Rowan and Jace sat there, to stunned to speak. After a while, they let themselves out of the house, Buster watching them with droopy eyes as they shut the door. They walked past the Market, which seemed eerie and haunted to Rowan, who was used to Market’s being the life force of a town, and Rowan spied something she had not seen when they were here earlier.

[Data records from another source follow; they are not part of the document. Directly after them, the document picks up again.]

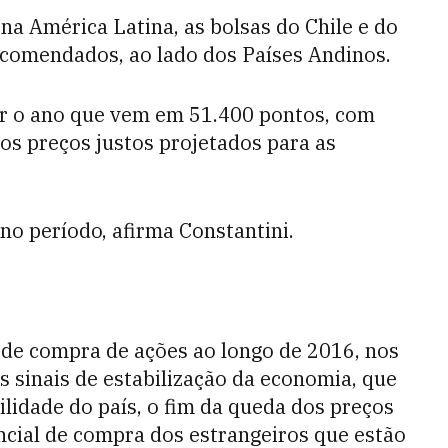
 na América Latina, as bolsas do Chile e do
recomendados, ao lado dos Países Andinos.
ar o ano que vem em 51.400 pontos, com
os preços justos projetados para as
no período, afirma Constantini.
 de compra de ações ao longo de 2016, nos
os sinais de estabilização da economia, que
ilidade do país, o fim da queda dos preços
ncial de compra dos estrangeiros que estão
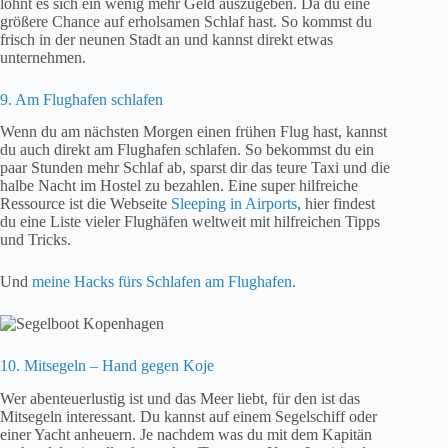
lohnt es sich ein wenig mehr Geld auszugeben. Da du eine
größere Chance auf erholsamen Schlaf hast. So kommst du
frisch in der neunen Stadt an und kannst direkt etwas
unternehmen.
9. Am Flughafen schlafen
Wenn du am nächsten Morgen einen frühen Flug hast, kannst
du auch direkt am Flughafen schlafen. So bekommst du ein
paar Stunden mehr Schlaf ab, sparst dir das teure Taxi und die
halbe Nacht im Hostel zu bezahlen. Eine super hilfreiche
Ressource ist die Webseite
Sleeping in Airports
, hier findest
du eine Liste vieler Flughäfen weltweit mit hilfreichen Tipps
und Tricks.
Und
meine Hacks fürs Schlafen am Flughafen
.
10. Mitsegeln – Hand gegen Koje
Wer abenteuerlustig ist und das Meer liebt, für den ist das
Mitsegeln interessant. Du kannst auf einem Segelschiff oder
einer Yacht anheuern. Je nachdem was du mit dem Kapitän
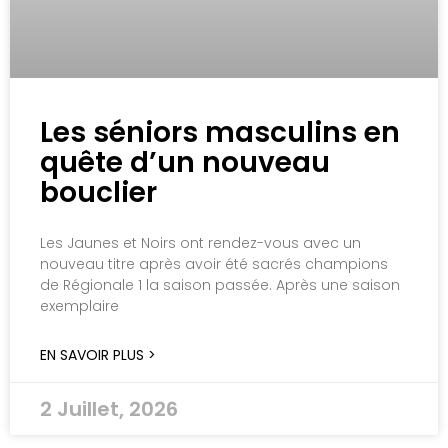
Les séniors masculins en
quête d’un nouveau
bouclier
Les Jaunes et Noirs ont rendez-vous avec un
nouveau titre après avoir été sacrés champions
de Régionale 1 la saison passée. Après une saison
exemplaire
EN SAVOIR PLUS >
2 Juillet, 2026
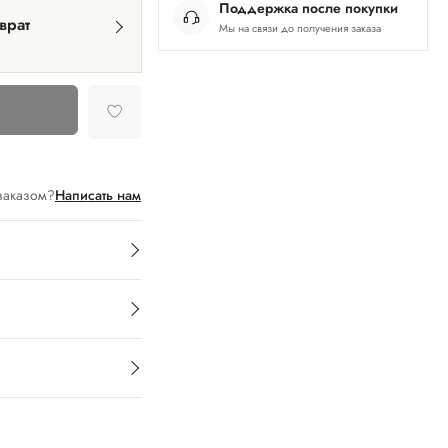
Поддержка после покупки
врат
Мы на связи до получения заказа
заказом?
Написать нам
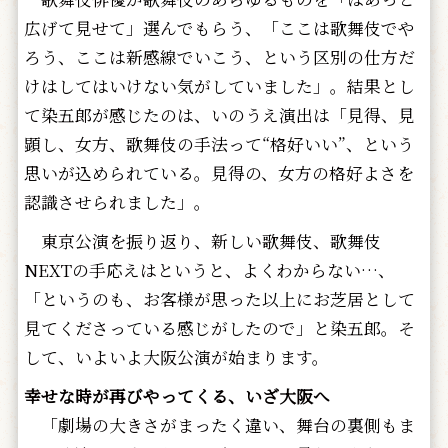
広げて見せて」選んでもらう、「ここは歌舞伎でや
ろう、ここは新感線でいこう、という区別の仕方だ
けはしてはいけない気がしていました」。結果とし
て染五郎が感じたのは、いのうえ演出は「見得、見
顕し、女方、歌舞伎の手法って“格好いい”、という
思いが込められている。見得の、女方の格好よさを
認識させられました」。
東京公演を振り返り、新しい歌舞伎、歌舞伎
NEXTの手応えはというと、よくわからない…、
「というのも、お客様が思った以上にお芝居として
見てくださっている感じがしたので」と染五郎。そ
して、いよいよ大阪公演が始まります。
幸せな時が再びやってくる、いざ大阪へ
「劇場の大きさがまったく違い、舞台の裏側もま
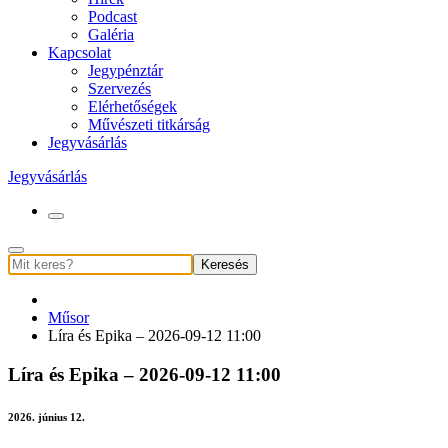
Podcast
Galéria
Kapcsolat
Jegypénztár
Szervezés
Elérhetőségek
Művészeti titkárság
Jegyvásárlás
Jegyvásárlás
Keresés
Műsor
Líra és Epika – 2026-09-12 11:00
Líra és Epika – 2026-09-12 11:00
2026. június 12.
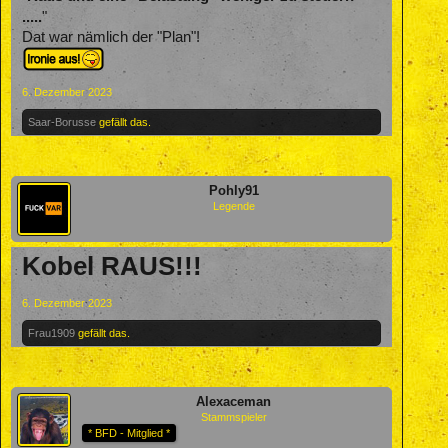
.....
"
Dat war nämlich der "Plan"!
6. Dezember 2023
Saar-Borusse
gefällt das.
Pohly91
Legende
Kobel RAUS!!!
6. Dezember 2023
Frau1909
gefällt das.
Alexaceman
Stammspieler
* BFD - Mitglied *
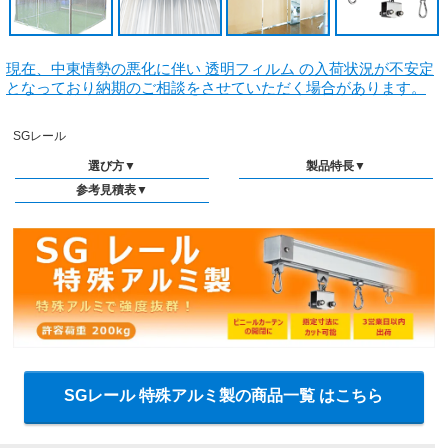
現在、中東情勢の悪化に伴い 透明フィルム の入荷状況が不安定
となっており納期のご相談をさせていただく場合があります。
SGレール
選び方▼
製品特長▼
参考見積表▼
SGレール 特殊アルミ製の商品一覧 はこちら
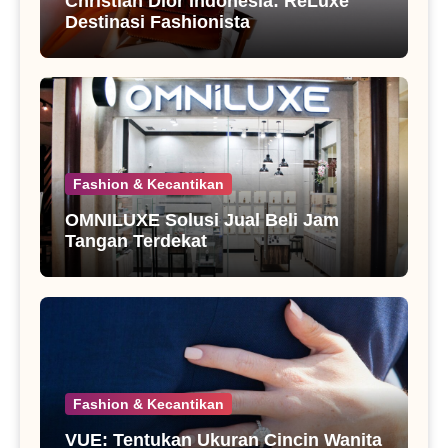
Christian Dior Indonesia: ReLuxe
Destinasi Fashionista
Fashion & Kecantikan
OMNILUXE Solusi Jual Beli Jam
Tangan Terdekat
Fashion & Kecantikan
VUE: Tentukan Ukuran Cincin Wanita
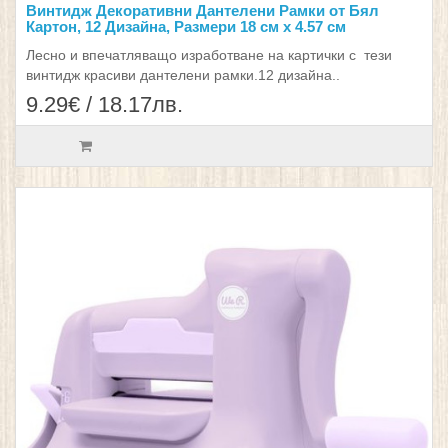
Винтидж Декоративни Дантелени Рамки от Бял
Картон, 12 Дизайна, Размери 18 см x 4.57 см
Лесно и впечатляващо изработване на картички с тези
винтидж красиви дантелени рамки.12 дизайна..
9.29€ / 18.17лв.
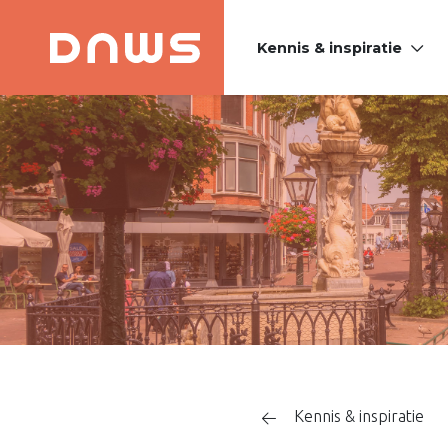
Kennis & inspiratie
PLATFORM DE
NIEUWE
WINKELSTRAAT
Kennis & inspiratie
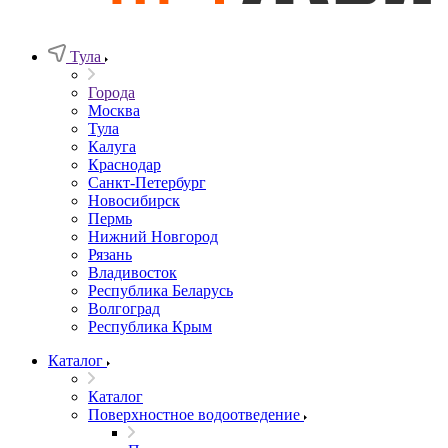
Тула
Города
Москва
Тула
Калуга
Краснодар
Санкт-Петербург
Новосибирск
Пермь
Нижний Новгород
Рязань
Владивосток
Республика Беларусь
Волгоград
Республика Крым
Каталог
Каталог
Поверхностное водоотведение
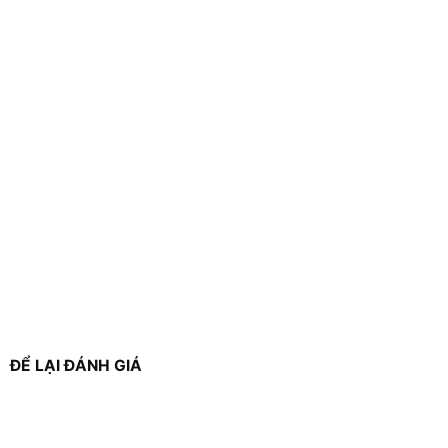
ĐỂ LẠI ĐÁNH GIÁ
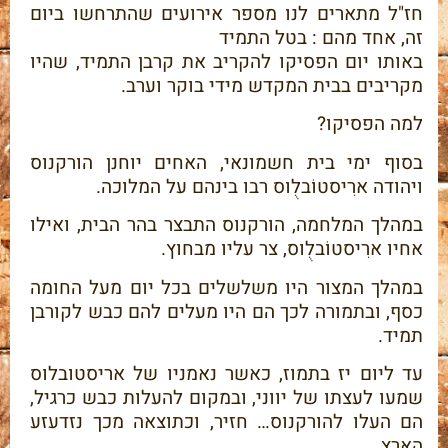
חז"ל מתארים לנו מספר אירועים שהתרחשו ביום
זה, אחד מהם : בטל התמיד
באותו יום הפסיקו להקריב את קרבן התמיד, שהיו
מקריבים בבית המקדש מידי בוקר וערב.
למה הפסיקו?
בסוף ימי בית חשמונאי, האחים יוחנן הורקנוס
ויהודה ארִיסטוֹבלֻוס רבו בינהם על המלוכה.
במהלך המלחמה, הורקנוס התבצר בהר הבית, ואילו
אחיו ארִיסטוֹבלֻוס, צר עליו מבחוץ.
במהלך המצור היו משלשלים בכל יום מעל החומה
כסף, ובתמורה לכך הם היו מעלים להם כבש לקורבן
תמיד.
עד ליום יז בתמוז, כאשר נאמניו של אריסטובלוס
שמעו לעצתו של יווני, ובמקום להעלות כבש כרגיל,
הם העלו להורקנוס… חזיר, וכתוצאה מכך נזדעזע
הארץ.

Rowan rushed to the red painting, its familiar image calling out to her, she reached out to it, but let her hand stall mid-air, hanging in the space between her and the painting. She let it fall back to her side Jace stepped from behind her, wielding the little dagger he always carried with him. Jace began hacking at the eye until it was all but desecrated, wood chips falling onto the ground in a pile. When he was finished, they left silently, several pairs of eyes following their backs, untrusting.

  They didn’t recall the story to the group when they returned. Jonquil, who had come into town with them stating he needed to pick up a few things, was not back at the camp by the time Jace and Rowan returned and had not returned for several hours after they had. The group packed up and left as soon as Jonquil came waltzing back into camp, whistling a tune. Not a single person noticed that he didn’t have any parcels with him, as eager as they were to leave the area.